Как видим, эти торжественные обеды были совсем не похожи на приятельские трапезы в Шуази, где полностью накрытые столы поднимались из-под пола и где прислуживали пажи Малого Конюшенного двора.

Другим правилом этикета, соблюдаемым так же строго, как и проба кушаний, было право входа в королевские покои. Вход через главную дверь предоставлялся только дворянам. Те, кого называли простолюдинами, будь то даже Шевер или Вольтер, должны были входить через боковые двери.

Мы увидим, каким образом Вольтер все же вошел через главную дверь.

Разделение обязанностей, приводившее к тому, что каждый хотел делать лишь то, что строго предписывалось ему правилами его должности, служило порой причиной странных затруднений.

Так однажды королева, прохаживаясь по своей парадной спальне, заметила пыль на кровати и показала ее г-же де Люин.

Госпожа де Люин послала за камердинером-обойщиком королевы, чтобы он показал эту пыль камердинеру-обойщику короля.

Камердинер-обойщик короля заявил, что ему нет дела до этой пыли, поскольку, хотя камердинеры-обойщики короля действительно следят за обычной кроватью королевы, они не могут прикасаться к парадной кровати, считающейся всего лишь предметом мебели, когда королева на ней не спит. А так как королева не спит на своей парадной кровати, то эта пыль на совести смотрителей королевской мебели.

В продолжение двух месяцев не удавалось найти того, в чьи обязанности входило смести эту пыль; наконец, по прошествии двух месяцев, королева сама смела ее перьевым опахалом.

Скука преследовала несчастную королеву даже в Трианоне, где она довольно часто обедала со своими придворными дамами и проводила вечера в узком кругу.

Однажды между зеленщицей и управляющим замка возникла серьезная ссора, которая прервала тамошние празднества и на протяжении двух лет мешала королеве ужинать в Трианоне. Зеленщица, вопреки мнению управляющего, утверждала, что поставлять в замок свечи надлежит ей; управляющий, со своей стороны, хотел сам располагать этим правом; между тем королева, не желая никого из них обижать, перестала ездить в Трианон или приезжала туда только днем, но не оставалась там ужинать.

Впрочем, домашняя жизнь бедной королевы была невообразимо скучной. Ее обычное окружение составляли кардинал и герцогиня де Люин, президент Эно и отец Гриффе. В этом кругу этикет не соблюдался; все садились без позволения, и часто, поскольку разговор бывал по большей части мало оживленным, половина собравшихся спала, в то время как другая половина наблюдала за тем, как она спит.

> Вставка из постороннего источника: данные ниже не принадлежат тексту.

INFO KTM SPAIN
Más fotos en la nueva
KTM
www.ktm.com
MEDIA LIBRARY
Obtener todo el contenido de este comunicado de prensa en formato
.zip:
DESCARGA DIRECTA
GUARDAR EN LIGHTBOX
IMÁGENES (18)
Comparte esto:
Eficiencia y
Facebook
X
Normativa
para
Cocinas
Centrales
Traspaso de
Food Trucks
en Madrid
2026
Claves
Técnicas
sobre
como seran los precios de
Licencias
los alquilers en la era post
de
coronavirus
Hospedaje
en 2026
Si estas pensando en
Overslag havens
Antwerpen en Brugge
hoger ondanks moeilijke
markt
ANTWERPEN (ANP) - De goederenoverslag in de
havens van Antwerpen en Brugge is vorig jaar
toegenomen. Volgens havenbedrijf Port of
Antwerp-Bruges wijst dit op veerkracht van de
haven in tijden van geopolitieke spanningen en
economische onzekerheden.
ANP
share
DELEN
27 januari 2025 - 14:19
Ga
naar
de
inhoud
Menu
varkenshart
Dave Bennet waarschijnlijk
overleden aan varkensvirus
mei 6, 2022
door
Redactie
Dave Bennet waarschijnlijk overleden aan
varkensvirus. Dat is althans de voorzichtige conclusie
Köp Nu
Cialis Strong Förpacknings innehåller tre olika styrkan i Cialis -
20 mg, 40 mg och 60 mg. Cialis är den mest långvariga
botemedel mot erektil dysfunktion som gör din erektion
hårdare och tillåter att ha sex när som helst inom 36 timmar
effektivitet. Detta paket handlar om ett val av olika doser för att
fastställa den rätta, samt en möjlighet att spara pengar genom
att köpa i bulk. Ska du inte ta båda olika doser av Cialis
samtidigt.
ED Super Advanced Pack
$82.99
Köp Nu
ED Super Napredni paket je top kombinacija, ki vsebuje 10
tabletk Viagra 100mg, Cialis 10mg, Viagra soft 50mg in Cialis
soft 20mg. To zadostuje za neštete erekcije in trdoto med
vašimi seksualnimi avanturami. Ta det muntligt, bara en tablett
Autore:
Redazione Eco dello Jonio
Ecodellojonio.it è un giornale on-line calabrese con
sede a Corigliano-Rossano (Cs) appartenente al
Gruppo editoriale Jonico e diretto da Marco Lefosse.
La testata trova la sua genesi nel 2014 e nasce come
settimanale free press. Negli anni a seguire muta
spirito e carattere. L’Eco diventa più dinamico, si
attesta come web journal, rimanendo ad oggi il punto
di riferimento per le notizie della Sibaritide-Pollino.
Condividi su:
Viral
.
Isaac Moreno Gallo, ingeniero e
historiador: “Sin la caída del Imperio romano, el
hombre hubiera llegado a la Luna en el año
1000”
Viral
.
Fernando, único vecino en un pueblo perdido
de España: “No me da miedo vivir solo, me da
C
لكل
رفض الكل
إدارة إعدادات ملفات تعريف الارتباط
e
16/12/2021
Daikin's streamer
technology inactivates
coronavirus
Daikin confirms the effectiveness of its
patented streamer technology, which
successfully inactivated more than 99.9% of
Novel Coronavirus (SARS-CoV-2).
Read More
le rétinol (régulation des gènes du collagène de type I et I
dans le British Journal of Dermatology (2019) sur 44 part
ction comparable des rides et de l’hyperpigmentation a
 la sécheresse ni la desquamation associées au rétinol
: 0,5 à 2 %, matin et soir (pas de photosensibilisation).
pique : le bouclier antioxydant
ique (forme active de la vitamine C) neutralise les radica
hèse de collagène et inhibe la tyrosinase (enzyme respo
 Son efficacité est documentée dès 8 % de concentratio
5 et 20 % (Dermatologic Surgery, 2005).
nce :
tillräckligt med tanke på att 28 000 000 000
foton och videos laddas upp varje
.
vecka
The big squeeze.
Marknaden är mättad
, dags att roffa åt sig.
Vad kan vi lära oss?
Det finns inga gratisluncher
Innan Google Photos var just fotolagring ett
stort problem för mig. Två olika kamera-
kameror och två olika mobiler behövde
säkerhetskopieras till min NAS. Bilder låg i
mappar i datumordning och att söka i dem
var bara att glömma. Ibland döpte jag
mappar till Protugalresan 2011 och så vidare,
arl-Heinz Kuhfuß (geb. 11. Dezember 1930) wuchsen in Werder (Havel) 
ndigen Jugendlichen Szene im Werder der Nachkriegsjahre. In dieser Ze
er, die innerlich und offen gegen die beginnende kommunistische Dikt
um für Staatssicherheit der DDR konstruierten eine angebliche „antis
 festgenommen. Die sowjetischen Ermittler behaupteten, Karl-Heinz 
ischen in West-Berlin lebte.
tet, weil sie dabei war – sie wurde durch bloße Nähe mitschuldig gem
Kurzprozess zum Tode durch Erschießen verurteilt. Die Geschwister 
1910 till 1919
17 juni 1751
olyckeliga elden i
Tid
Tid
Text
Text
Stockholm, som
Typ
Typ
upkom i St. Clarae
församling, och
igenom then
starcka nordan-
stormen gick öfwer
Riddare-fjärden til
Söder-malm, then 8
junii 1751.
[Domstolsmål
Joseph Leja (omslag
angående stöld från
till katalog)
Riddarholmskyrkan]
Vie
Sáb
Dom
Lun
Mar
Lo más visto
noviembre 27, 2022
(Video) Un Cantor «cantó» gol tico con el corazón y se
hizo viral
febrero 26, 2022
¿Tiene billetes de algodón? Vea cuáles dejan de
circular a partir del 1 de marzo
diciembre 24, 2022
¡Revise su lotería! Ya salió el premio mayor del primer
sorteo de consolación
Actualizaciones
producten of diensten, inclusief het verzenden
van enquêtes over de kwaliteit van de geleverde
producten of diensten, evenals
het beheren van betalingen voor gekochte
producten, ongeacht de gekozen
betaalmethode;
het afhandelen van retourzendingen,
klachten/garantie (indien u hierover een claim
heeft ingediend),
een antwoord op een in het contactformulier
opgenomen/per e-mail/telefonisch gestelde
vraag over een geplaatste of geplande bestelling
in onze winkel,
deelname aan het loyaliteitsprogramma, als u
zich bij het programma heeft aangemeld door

Герцог де Люин был самым большим соней и самым большим молчуном из всего этого общества, поэтому в насмешку королева называла его г-ном Горлопаном.

Король, со своей стороны, вел совершенно иное существование. По мере того как он вступал в жизнь, присущая ему склонность к распутству становилась все заметнее, и вначале редко случались дни, когда в королевских покоях не играли бы по-крупному, поскольку король проигрывал или вынуждал проигрывать своих противников по три-четыре тысячи луидоров за один вечер.

Когда король выигрывал, он клал выигрыш в свой потайной денежный ящик; когда же он проигрывал, проигрыш брали из государственной казны. Эта его страсть к игре распространилась впоследствии с ломберного стола на коммерческие спекуляции.

По окончании игры приступали к ужину; король пил много, причем главным образом шампанское; опьянев, он оставался в руках г-жи де Помпадур, которая делала с ним до следующего утра все, что хотела.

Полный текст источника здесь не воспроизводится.